── Given text

# Starbucks Puppacino



## =supermanskivvies=

I went through the Starbucks drive-thru with Tiffany in my car, and they asked me if she would like a puppacino. I thought it was a joke, but nope...they will give you a cup of whipped cream for your dog. I let Tiffany taste it and she was in heaven!










Don't worry, I didn't give her the whole thing...although she gladly would have eaten all of it.


----------



## Madeleinesmommy

That is too funny! I've let Maddie try whipped cream and she was in love.


----------



## Ryder's Mom

I get that for Ryder every time he's with me when I go through the drive-thru. He's in love with whipped cream. I have to keep my frappucinos away from him because he tries to lick all of the whipped cream off!


----------



## Lacie's Mom

This has been Lacie's very favorite treat since we was 6 months old. (She will be 9 at the end of this month.) It's something we always do on her birthday. I have lots of picture of Starbucks whipped cream all over her face.

────
── Provided material

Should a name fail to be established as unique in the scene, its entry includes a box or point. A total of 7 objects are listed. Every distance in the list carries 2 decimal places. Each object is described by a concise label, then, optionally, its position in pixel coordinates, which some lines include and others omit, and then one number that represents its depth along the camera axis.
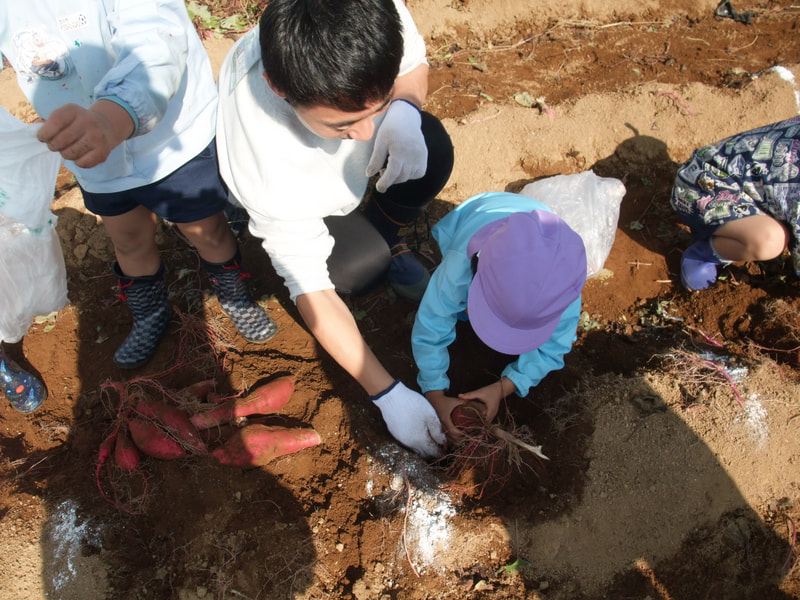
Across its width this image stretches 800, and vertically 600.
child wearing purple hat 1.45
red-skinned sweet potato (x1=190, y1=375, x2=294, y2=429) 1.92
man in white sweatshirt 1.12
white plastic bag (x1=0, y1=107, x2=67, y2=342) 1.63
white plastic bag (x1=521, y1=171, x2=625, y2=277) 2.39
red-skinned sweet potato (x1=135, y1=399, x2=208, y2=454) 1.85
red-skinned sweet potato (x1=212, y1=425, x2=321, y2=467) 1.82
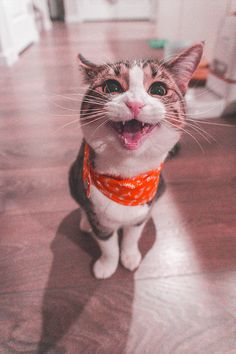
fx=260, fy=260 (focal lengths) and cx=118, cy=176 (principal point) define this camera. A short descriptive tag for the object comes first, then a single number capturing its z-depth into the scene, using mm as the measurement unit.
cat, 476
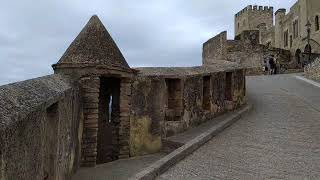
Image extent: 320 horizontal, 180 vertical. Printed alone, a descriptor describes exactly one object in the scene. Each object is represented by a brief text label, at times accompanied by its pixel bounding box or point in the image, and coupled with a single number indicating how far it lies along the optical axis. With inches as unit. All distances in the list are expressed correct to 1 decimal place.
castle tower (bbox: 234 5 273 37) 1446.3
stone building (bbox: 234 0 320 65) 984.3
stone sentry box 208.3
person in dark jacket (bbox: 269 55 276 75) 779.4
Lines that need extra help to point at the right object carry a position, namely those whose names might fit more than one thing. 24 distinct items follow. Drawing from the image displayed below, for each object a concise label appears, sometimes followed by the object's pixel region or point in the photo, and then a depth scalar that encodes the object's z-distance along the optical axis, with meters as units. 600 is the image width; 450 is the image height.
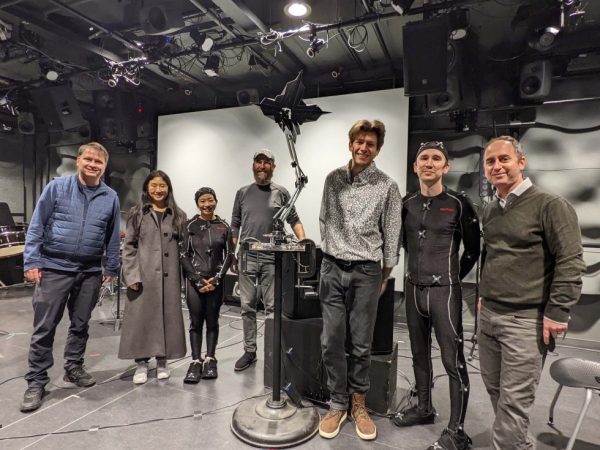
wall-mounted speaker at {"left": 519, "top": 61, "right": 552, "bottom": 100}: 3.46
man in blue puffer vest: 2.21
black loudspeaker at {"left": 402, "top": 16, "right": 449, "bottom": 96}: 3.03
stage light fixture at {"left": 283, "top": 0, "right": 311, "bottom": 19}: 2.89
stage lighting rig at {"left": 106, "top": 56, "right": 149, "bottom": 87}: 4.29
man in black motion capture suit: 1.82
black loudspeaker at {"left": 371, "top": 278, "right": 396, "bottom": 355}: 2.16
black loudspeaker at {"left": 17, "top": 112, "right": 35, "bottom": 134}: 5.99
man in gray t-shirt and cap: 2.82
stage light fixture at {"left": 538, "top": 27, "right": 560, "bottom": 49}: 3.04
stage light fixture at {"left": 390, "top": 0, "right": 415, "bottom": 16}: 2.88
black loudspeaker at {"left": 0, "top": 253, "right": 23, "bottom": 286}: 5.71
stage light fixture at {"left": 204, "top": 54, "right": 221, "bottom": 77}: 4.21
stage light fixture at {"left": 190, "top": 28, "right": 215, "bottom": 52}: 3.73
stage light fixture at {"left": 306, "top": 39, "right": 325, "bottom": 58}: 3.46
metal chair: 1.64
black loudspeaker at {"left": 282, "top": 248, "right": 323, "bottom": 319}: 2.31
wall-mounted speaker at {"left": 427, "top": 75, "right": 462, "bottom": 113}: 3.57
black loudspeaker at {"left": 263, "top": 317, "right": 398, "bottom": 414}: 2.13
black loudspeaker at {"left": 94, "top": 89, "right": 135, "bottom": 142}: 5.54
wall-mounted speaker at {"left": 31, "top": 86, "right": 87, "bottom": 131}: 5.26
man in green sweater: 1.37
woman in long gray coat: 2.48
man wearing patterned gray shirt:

────
── Provided material

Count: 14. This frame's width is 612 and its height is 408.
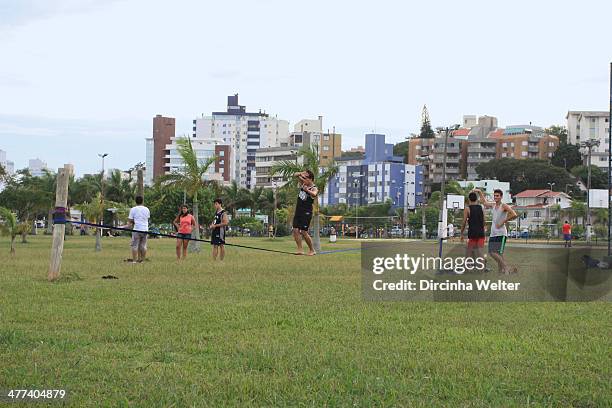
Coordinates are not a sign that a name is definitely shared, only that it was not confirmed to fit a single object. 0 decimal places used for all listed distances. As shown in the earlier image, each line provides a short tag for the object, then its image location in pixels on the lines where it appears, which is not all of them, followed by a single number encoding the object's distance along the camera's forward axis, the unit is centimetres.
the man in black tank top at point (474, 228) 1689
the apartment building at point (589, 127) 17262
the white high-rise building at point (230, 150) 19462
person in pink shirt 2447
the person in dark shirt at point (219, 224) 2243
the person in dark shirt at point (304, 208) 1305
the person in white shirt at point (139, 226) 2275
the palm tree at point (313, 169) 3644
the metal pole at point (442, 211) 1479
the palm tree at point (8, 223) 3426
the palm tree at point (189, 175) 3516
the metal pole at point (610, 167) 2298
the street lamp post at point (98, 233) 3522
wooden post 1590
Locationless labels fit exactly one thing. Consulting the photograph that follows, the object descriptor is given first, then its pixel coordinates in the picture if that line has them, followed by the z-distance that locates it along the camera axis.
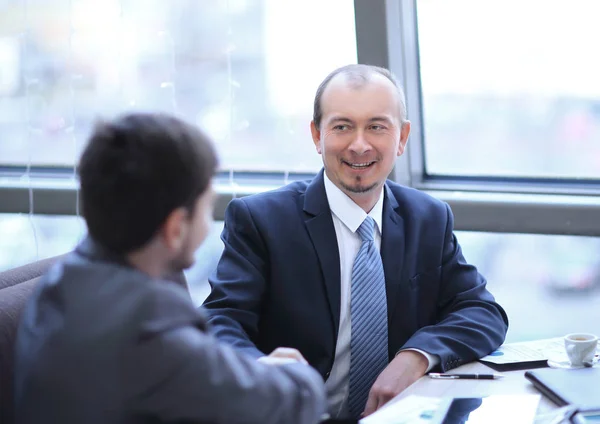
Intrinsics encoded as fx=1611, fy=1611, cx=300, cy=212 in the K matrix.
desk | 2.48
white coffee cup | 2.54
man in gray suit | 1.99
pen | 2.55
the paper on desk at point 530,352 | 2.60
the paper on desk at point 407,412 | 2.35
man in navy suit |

────

Parts of the exercise
- A) Transcribe a passage from the Starbucks puppacino thread: begin at the words "## Ryder's Mom" and stop after "whipped cream off!".
- B) Pick up the Starbucks puppacino thread from where it stops and continue it.
You won't need the records for anything here.

Answers to the tasks
- A)
## Ryder's Mom

I get that for Ryder every time he's with me when I go through the drive-thru. He's in love with whipped cream. I have to keep my frappucinos away from him because he tries to lick all of the whipped cream off!

- B)
----------



## mdbflorida

I am in Starbucks daily and I never heard of such a thing. Guess they don't do it in Fl! Brewster Ice cream did a doggie sundae that they loved. But they closed down


----------



## maltese manica

aww its really cool that they do this. My guys dont like whip cream


----------



## eiksaa

Ooh I gotta try this!


----------



## Ryder's Mom

Mags, I live in Florida and they do it. Do you go through the drive-thru or do you go inside?


----------



## revakb2

Dairy Queen gives you a pup cup if your dog is in the car. It's vanilla soft serve in a cup. The dogs go crazy over it. I didn't know about Starbucks. I'll have to ask for a puppachino next time.


----------



## Ryder's Mom

I've never gotten anything for Ry while at Dairy Queen  

I do know that Wendy's gives little treats whenever a pup is in the car with you when you go through the drive-thru. Any other places do things like that?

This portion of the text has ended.